Monday, March 1, 2010
Drinking Blood: New Wonders of Alice’s World
Since “Alice’s Adventures in Wonderland” and its sequel, “Through the Looking-Glass,” were first published 150 years ago, Alice’s tale has been retold in lots of versions and lots of media, including as a musical, anime, video game and over a score of film and tv adaptations. But for Mr. Burton the abundance and familiarity of the material “in the subconscious and in the culture” was an incentive — not a deterrent — to take it on.
Directed by Tim Burton, “Alice in Wonderland,” a 3-D blend of live action and animation that opens Friday, is meant as a contemporary, subversive take on a cherished story. With the 20-year-old Australian actress Mia Wasikowska, who had a breakout role in the first season of HBO’s “In Treatment,” as Alice, it begins with an unwanted marriage proposal before veering off in to Underland, where Johnny Depp as the Mad Hatter and Helena Bonham Carter as the Red Queen await.
Linda Woolverton, the film’s screenwriter, had a similar attitude. They said that when they began her script, they “did a lot of research on Victorian conventions, on how young girls were supposed to behave, and then did exactly the opposite.” As they put it, “I was thinking more in terms of an action-adventure film with a female protagonist” than a Victorian maiden.
“I’ve seen mostly everything, but there’s never been a version for me that works, that I like or that blows me away,” they said this month in a phone interview from Los Angeles. “It always ends up seeming like a clueless small girl wandering around with a bunch of weirdos. And the fact that there was no three definitive version was helpful. It’s not like the Disney cartoon was the greatest. So I didn’t feel that pressure to match or surpass.”
“I do feel it’s important to depict strong-willed, empowered women,” they added, “because women and girls need role models, which is what art and characters are. Girls who are empowered have a chance to make their own choices, difficult choices, and set out on their own road.”

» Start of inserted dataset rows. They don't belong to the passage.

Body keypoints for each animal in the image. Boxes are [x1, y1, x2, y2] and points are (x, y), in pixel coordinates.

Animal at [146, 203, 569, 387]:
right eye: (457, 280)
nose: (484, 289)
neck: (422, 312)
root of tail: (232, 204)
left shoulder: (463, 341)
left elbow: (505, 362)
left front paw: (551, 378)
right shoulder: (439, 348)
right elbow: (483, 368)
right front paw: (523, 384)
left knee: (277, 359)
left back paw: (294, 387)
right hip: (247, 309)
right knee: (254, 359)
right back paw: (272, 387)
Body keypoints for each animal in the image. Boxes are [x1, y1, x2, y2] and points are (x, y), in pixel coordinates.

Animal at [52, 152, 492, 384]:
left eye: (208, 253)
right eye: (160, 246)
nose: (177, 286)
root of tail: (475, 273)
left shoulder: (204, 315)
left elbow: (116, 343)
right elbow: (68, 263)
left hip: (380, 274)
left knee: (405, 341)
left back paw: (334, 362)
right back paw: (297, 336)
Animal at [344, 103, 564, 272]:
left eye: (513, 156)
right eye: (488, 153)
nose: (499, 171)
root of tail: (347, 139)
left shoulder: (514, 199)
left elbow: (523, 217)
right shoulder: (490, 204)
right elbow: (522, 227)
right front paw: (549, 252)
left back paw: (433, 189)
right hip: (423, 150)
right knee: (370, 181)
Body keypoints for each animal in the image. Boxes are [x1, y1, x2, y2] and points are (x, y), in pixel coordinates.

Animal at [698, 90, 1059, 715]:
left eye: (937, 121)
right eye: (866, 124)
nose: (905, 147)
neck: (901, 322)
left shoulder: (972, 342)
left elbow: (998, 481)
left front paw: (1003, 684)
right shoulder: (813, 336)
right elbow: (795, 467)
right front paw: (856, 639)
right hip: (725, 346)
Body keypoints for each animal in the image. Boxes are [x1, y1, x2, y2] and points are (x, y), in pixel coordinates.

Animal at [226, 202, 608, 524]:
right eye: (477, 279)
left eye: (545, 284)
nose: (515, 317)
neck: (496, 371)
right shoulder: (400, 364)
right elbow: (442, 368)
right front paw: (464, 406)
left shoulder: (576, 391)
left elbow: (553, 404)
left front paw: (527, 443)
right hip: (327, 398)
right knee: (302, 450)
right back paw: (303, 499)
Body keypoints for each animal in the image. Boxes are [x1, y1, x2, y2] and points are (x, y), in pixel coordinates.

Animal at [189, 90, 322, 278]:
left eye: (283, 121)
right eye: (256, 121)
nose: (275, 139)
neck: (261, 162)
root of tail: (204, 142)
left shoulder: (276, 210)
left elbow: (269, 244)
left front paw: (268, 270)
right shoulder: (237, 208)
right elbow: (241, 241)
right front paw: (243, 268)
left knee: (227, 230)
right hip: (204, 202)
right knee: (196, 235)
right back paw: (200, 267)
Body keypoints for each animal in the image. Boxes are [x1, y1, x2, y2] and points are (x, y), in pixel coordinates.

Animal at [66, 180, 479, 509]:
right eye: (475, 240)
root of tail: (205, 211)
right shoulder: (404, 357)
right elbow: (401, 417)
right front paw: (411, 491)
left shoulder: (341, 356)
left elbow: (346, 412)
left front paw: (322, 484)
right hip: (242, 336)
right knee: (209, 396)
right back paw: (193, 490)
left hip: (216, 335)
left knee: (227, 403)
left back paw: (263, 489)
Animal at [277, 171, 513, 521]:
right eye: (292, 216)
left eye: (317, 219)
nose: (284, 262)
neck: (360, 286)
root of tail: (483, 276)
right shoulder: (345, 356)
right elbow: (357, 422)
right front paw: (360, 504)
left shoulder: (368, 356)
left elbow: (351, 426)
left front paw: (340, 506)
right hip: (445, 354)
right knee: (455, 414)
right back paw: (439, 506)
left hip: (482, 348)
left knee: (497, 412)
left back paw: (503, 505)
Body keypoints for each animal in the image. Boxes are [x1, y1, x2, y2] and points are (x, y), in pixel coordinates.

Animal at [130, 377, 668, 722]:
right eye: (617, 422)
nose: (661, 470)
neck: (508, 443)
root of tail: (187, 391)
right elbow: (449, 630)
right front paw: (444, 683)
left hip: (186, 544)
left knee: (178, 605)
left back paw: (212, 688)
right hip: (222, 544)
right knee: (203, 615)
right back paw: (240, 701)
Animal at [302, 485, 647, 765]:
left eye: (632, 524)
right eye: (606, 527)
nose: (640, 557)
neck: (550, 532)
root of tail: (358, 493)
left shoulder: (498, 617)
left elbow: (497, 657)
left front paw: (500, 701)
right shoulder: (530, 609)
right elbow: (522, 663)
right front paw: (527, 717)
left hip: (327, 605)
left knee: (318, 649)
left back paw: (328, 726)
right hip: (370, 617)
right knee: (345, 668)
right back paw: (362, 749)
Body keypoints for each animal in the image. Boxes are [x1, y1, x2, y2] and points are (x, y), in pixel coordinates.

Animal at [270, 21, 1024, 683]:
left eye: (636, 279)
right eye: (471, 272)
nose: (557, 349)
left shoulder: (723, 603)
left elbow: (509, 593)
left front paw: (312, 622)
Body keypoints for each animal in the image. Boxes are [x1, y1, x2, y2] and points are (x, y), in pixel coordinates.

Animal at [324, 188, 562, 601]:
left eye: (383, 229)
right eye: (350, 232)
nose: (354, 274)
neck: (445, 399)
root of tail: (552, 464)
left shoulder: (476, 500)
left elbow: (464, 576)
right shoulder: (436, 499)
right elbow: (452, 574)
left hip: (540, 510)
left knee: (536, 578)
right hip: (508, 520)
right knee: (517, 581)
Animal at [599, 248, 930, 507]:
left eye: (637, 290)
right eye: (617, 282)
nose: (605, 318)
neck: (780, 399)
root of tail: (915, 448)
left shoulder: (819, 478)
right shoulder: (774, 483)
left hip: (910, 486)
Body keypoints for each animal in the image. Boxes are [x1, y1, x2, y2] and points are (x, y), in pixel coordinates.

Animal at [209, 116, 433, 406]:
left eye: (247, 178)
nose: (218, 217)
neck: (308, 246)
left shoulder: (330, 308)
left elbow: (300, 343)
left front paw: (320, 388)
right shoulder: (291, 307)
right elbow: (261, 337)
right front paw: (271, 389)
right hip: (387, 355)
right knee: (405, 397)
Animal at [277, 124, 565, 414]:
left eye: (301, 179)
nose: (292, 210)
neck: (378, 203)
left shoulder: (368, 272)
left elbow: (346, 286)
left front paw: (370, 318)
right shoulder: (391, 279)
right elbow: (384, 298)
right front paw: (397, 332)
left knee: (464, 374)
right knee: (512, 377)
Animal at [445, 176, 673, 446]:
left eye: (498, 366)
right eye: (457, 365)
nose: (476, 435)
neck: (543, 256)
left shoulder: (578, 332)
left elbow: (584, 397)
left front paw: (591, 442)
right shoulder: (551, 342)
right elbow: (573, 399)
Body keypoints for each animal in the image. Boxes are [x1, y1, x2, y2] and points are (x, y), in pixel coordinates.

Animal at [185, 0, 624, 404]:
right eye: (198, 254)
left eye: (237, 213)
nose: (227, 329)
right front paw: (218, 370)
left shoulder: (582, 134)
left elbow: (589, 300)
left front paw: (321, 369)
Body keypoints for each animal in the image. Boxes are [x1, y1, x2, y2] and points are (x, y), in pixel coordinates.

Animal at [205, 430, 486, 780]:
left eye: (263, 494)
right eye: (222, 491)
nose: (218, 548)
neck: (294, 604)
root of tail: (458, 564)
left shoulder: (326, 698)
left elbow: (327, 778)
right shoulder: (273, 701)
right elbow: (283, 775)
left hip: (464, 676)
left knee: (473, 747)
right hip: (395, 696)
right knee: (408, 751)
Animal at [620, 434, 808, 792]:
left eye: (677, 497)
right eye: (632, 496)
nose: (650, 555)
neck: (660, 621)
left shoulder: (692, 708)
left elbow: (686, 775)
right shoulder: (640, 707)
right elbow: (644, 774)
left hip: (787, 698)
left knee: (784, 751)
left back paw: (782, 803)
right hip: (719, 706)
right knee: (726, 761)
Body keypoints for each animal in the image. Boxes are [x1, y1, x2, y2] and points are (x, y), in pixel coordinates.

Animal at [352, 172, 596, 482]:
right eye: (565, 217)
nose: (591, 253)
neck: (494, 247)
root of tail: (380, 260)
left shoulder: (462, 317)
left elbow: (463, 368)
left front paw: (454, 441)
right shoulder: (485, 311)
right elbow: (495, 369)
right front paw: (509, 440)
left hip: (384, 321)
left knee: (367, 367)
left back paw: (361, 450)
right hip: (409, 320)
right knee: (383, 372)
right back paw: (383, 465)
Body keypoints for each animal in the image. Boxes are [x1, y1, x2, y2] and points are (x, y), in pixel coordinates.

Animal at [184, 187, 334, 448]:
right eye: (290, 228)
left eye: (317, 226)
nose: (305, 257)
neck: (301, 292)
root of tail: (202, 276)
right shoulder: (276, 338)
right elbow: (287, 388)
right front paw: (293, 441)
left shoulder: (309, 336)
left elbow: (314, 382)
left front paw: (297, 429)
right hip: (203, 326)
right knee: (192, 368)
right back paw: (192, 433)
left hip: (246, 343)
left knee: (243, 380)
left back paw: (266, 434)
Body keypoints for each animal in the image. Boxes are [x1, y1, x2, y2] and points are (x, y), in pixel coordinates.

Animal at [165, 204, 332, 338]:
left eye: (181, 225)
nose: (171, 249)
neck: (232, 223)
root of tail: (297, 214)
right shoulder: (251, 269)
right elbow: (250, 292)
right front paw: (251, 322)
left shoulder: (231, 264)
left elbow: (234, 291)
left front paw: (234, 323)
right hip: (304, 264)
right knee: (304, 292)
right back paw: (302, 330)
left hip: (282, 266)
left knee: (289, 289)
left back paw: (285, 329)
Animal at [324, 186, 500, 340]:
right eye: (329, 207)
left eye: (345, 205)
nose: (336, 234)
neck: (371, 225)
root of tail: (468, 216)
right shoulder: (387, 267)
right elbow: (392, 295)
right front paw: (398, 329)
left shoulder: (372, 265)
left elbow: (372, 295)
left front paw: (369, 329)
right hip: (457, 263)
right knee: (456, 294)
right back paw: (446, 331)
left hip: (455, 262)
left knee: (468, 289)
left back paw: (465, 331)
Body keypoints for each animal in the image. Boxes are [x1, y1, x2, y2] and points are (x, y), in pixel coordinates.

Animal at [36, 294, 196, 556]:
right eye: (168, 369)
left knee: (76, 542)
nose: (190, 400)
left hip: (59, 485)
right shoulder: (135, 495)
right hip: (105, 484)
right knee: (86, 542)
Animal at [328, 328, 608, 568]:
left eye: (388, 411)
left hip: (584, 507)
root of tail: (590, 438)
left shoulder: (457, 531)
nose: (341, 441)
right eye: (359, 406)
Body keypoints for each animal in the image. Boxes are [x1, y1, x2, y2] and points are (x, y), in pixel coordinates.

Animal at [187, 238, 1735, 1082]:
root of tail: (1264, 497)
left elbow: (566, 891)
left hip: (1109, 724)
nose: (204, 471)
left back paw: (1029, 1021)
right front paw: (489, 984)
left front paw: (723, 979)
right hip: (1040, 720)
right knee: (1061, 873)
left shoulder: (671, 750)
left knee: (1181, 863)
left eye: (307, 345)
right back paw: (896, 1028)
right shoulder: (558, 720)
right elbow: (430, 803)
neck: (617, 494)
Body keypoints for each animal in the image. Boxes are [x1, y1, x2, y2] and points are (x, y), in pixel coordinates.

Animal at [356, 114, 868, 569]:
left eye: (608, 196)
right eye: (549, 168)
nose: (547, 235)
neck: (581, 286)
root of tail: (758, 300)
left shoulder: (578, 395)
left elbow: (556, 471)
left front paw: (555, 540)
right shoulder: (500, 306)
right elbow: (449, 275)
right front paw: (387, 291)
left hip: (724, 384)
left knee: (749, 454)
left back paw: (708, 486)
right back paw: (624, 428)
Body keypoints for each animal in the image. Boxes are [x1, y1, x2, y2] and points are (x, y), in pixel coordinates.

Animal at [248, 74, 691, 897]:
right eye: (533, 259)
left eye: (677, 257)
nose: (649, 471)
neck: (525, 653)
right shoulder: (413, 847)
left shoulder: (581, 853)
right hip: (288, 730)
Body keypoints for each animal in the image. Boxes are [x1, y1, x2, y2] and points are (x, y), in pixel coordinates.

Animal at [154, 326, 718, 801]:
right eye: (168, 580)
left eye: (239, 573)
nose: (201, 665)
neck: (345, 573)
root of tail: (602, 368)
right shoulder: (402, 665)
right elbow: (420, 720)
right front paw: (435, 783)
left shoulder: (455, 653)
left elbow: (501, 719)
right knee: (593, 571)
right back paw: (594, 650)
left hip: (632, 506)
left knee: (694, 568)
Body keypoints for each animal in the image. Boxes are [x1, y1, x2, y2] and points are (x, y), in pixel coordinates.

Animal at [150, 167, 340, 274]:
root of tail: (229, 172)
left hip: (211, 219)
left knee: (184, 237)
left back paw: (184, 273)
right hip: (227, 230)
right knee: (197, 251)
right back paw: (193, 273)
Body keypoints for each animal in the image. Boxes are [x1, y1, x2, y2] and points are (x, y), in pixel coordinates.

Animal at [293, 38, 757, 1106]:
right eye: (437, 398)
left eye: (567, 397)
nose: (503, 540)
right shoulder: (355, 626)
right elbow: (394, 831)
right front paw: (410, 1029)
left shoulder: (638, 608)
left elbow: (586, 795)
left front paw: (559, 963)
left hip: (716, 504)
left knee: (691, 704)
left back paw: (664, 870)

That emphasis on self-esteem and moral uplift has long been characteristic of Ms. Woolverton’s work — and of Disney itself. Originally a writer for children’s tv programs like “Ewoks” and “Teen Wolf” and also the author of a pair of novels for young adults, they wrote the screenplays of “Beauty and the Beast” and “The Lion King” and also contributed to “Mulan,” all for Disney.
This “sisters are doin’ it for themselves” reading of Alice also comes with a coda, three that seems inspired more by Joseph Conrad than by Carroll. Refusing to marry, Alice in lieu decides to prove her mettle by shipping out to a trading post her father’s company designs to open in a China that, under force of British arms, has been compelled to legalize the opium trade, cede Hong Kong and permit its citizens to be sent abroad as indentured servants.
Thus the river of tears that a confused Alice cries in Carroll’s original text on arrival in Wonderland has been written out of the story. “I couldn’t have her break down like that,” Ms. Woolverton said. Similarly, a drawing by John Tenniel, the illustrator who worked with Carroll, showing a boy fighting the dragonlike Jabberwock, as it was first called, was transformed in to an picture depicting Alice in action.